Shakespeare now comforts Harry and tells him not be upset at his infidelity. Every beautiful thing has its ugly side: roses have thorns and silver fountains have mud at their bottom – even the moon and sun are subject clouds covering them and eclipses diminishing them or making them disappear altogether. And vile caterpillars can eat away at the sweetest flower bud.

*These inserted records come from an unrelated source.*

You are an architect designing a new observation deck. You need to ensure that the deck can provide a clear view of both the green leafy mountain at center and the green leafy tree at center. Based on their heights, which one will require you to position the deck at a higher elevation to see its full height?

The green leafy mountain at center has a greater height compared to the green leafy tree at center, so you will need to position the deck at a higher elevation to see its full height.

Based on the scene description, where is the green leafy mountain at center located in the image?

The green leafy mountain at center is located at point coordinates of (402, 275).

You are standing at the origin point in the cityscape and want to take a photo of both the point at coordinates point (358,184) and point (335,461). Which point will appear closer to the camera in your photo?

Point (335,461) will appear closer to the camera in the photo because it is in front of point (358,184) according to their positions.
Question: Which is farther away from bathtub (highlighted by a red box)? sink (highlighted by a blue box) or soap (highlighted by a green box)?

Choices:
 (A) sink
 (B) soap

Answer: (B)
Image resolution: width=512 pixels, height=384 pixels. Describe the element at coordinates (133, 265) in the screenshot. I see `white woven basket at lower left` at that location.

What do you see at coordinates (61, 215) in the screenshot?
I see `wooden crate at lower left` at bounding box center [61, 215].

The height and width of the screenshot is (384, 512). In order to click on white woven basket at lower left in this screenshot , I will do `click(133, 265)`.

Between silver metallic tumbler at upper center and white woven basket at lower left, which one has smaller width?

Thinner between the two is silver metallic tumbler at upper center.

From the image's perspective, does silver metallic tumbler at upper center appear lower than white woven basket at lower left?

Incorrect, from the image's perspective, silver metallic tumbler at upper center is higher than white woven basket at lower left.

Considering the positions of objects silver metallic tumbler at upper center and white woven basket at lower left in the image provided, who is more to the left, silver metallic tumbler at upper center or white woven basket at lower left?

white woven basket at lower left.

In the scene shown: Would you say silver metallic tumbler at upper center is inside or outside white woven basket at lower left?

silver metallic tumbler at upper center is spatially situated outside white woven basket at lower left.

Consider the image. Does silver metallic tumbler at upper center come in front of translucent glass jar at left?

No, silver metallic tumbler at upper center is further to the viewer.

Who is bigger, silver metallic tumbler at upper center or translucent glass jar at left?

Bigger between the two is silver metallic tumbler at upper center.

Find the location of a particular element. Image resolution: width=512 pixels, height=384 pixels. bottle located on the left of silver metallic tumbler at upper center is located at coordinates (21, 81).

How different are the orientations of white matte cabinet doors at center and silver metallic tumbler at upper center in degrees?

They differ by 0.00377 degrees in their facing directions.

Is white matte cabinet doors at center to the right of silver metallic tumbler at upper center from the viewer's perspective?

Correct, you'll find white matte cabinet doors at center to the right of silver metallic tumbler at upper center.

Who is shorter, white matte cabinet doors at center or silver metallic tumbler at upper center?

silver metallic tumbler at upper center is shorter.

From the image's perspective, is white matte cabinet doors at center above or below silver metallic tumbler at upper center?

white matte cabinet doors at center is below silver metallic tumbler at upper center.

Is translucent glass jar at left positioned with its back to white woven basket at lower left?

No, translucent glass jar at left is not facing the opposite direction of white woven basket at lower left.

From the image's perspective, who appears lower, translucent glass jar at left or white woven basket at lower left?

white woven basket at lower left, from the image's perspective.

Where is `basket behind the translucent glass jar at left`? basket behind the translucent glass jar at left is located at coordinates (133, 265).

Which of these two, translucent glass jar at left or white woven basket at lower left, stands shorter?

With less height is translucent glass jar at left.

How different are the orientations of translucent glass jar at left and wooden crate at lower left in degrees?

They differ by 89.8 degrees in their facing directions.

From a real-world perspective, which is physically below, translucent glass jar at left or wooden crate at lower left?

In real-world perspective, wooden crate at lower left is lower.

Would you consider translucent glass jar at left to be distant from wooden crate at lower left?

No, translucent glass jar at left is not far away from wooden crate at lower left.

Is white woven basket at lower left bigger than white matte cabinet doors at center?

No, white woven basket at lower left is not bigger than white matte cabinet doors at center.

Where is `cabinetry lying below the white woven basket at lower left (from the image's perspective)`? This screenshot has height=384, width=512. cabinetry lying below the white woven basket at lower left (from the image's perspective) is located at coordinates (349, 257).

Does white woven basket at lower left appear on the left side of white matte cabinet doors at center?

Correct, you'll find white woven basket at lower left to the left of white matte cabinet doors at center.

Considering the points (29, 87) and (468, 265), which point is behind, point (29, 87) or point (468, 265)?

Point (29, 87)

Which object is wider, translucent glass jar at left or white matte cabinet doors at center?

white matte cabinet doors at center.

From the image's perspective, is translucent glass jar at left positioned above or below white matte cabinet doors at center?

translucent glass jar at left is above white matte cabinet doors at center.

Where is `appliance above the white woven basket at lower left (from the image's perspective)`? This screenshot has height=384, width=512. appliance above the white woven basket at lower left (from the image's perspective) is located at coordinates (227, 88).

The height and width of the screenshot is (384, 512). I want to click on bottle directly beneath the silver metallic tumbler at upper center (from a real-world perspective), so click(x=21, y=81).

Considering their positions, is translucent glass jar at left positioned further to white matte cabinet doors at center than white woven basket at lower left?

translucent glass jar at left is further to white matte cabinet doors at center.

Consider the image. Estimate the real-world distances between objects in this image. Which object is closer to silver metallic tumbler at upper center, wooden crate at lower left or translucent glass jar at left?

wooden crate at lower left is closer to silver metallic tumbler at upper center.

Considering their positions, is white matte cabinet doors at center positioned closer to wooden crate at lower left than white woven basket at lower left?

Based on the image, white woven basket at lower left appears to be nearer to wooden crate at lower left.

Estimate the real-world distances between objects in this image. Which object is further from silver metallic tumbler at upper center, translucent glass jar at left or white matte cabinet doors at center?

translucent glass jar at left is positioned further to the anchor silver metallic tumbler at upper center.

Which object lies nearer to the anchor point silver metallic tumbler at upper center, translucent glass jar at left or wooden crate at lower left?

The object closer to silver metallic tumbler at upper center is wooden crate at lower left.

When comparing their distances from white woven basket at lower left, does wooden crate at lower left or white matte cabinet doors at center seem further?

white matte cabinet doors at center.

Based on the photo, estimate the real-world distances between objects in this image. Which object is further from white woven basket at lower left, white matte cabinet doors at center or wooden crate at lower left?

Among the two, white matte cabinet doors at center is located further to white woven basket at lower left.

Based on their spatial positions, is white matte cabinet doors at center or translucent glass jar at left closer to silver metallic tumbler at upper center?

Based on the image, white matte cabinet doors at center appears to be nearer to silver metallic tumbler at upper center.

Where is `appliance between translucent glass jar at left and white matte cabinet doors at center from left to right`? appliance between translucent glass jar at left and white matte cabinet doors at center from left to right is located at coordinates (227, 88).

But ‘bud’ can also = ‘the tip of the penis’. See Sonnet 2. (1) ‘Canker’ can also suggest ‘chancre’ – and the ravages of venereal disease on the genitals. Harry has already brought up the idea that Harry might be infected with venereal disease in Sonnet 46. (144) because of his liaison with Amelia.
All men make faults, and even I in this,
Authorizing thy trespass with compare,
My self corrupting salving thy amiss,
Excusing thy sins more than thy sins are:
Every man is fallible and even I myself – making excuses for what you have done by comparing your misdeeds to other things – become guilty myself. My sin in doing this is greater than your original one.
‘Trespass’ is the word for sin from ‘The Lord’s Prayer’ – so Shakespeare draws on religious ideas again.
For to thy sensual fault I bring in sense,
Thy adverse party is thy Advocate,
And ‘gainst myself a lawful plea commence:
Shakespeare uses reason to defend what in Harry has been a sensual fault – promiscuity – thereby using the thing that Harry has most transgressed – ‘sense’ – to argue in Harry’s favour.
Such civil war is in my love and hate,
That I an accessary needs must be,
To that sweet thief which sourly robs from me.
Shakespeare’s internal war between love for Harry and hatred for what Harry has done, leads to a paradox. He must be an ‘accessory’ to the crime of theft from Harry – theft of his trust – by justifying it and so colluding with the sin.
But ‘accessory’ can also mean ‘a minor fitting or attachment’: so Shakespeare also needs to be ‘attached’ to Harry – suggesting both oral and anal sex.
Shakespeare may be ostensibly forgiving Harry for his infidelity – but he makes him squirm in the process!
Shakespeare self-consciously claims the moral high ground.